The city and school district have agreed to name 14 people to a joint committee to study the project. Each have two representatives and both will appoint five stakeholders. On Monday, school board President Chris Urso and Moore were named to the committee. City Council hasn’t voted on its representatives.
By supporting the center, Treasurer Randy Bertram said it shows “solidarity” among the school board.
“They know we’re serious,” Bertram said of the commissioners.
Urso called the potential of using city, school district and county money for one project “an opportunity we don’t get to redo.”
City council also has approved a $50,000 grant to research a possible renovation or building of a community center that would provide “cradle to career” programs, said Karin Maney, executive director of the Community Building Institute that manages the Robert “Sonny” Hill Jr.

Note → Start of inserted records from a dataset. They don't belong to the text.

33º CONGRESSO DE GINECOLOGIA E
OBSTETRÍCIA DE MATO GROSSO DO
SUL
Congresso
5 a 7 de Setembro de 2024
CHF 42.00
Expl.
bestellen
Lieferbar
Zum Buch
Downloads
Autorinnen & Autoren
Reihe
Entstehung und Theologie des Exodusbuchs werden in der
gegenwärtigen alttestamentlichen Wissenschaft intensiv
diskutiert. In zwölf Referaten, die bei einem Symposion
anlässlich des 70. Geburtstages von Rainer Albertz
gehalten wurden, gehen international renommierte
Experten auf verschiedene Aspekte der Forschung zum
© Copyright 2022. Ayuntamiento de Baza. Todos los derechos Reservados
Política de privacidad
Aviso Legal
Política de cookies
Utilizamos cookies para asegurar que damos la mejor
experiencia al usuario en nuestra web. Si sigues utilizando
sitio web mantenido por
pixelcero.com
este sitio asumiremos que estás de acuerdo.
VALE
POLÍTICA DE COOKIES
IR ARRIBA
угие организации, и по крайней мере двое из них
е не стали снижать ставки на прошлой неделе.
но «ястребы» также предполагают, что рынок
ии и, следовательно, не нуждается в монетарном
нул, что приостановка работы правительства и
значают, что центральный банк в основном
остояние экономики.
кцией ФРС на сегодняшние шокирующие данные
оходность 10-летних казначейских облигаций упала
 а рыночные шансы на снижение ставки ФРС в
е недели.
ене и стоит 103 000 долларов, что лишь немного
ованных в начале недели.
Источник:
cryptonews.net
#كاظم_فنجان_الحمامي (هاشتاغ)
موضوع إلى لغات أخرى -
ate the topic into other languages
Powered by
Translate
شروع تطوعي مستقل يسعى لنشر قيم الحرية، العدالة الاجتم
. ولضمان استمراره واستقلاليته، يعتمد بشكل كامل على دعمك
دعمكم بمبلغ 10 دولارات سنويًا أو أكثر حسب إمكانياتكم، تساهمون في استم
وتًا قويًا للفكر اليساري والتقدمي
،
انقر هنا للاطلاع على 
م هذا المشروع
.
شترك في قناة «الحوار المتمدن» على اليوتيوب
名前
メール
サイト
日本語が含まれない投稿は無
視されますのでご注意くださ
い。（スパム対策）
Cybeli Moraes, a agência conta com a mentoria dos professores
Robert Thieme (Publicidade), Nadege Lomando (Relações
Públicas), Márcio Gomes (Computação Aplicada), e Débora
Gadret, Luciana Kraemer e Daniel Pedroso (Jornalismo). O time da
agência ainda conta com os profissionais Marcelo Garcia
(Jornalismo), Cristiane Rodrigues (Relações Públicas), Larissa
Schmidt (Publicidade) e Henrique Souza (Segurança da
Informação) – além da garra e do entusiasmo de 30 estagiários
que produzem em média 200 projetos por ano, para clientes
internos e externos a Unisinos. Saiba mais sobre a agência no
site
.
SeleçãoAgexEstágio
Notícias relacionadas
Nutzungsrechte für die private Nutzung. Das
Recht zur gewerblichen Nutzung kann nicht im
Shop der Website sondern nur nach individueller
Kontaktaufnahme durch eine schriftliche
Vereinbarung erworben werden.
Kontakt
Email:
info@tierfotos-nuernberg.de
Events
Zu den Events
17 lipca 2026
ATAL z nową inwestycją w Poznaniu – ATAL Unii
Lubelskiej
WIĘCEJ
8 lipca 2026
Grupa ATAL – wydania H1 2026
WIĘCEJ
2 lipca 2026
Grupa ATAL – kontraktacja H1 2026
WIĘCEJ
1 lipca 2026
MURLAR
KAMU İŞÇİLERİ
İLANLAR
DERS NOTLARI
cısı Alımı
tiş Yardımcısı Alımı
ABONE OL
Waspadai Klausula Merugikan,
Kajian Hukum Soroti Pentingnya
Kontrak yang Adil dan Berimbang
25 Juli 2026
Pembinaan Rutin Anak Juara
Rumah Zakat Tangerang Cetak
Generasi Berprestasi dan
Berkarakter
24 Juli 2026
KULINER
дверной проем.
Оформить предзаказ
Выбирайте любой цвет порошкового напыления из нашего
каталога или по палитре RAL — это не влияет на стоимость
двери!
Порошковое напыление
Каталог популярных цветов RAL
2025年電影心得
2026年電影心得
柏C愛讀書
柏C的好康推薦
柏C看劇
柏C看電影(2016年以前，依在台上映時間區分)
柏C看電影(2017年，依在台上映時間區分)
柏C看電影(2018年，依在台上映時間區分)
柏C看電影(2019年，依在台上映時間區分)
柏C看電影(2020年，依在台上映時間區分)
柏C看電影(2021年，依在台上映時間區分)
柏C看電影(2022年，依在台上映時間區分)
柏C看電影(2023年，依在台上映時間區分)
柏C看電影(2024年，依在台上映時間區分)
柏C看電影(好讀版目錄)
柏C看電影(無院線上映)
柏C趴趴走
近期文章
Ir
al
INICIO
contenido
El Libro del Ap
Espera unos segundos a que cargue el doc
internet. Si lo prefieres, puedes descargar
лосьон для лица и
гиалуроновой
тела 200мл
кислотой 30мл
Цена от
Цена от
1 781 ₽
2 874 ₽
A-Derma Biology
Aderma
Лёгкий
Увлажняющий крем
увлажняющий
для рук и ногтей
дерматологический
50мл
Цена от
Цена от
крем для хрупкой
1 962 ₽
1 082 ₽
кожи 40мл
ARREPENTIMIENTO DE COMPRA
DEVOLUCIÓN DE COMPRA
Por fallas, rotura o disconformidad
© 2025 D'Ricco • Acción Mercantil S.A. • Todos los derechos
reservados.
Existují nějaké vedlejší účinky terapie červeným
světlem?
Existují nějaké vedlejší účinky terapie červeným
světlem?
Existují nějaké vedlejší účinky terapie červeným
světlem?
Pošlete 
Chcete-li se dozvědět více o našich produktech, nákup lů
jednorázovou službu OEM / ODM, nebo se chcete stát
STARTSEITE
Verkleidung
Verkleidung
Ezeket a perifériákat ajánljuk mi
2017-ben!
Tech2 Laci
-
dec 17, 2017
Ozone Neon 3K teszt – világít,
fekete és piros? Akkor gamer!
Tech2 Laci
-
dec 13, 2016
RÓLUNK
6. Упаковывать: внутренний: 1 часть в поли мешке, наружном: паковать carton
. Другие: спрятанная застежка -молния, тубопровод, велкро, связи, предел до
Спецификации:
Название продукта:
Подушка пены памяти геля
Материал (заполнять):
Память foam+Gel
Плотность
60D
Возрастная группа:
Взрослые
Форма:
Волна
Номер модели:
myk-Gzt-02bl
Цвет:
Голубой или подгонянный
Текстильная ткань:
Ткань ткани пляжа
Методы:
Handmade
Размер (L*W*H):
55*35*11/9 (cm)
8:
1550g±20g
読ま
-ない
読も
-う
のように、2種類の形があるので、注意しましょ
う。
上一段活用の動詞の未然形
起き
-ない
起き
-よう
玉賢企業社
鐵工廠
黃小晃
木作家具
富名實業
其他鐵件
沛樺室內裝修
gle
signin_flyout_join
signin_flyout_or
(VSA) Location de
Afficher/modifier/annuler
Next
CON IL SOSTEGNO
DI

Community Center.
The city-owned community center was built in 1925 by ARMCO Steel and is located on 15 acres at 800 Lafayette Ave. The center will remain on Lafayette because it’s “an entry point into the city and will set off the revitalization” of the Ohio 4 corridors, she said.
At the Aug. 2 meeting with city council and school board members, Moore expressed concerns, including questions on whether the project would be the best use of the school district’s share of the federal money.
“While the community center project has merit, we must consider other district needs,” he said. “Before we invest $4 million in the community center, we must first address the needs of the district.”
He echoed those thoughts on Monday. Styles and Bertram said they’re working on answering Moore’s questions.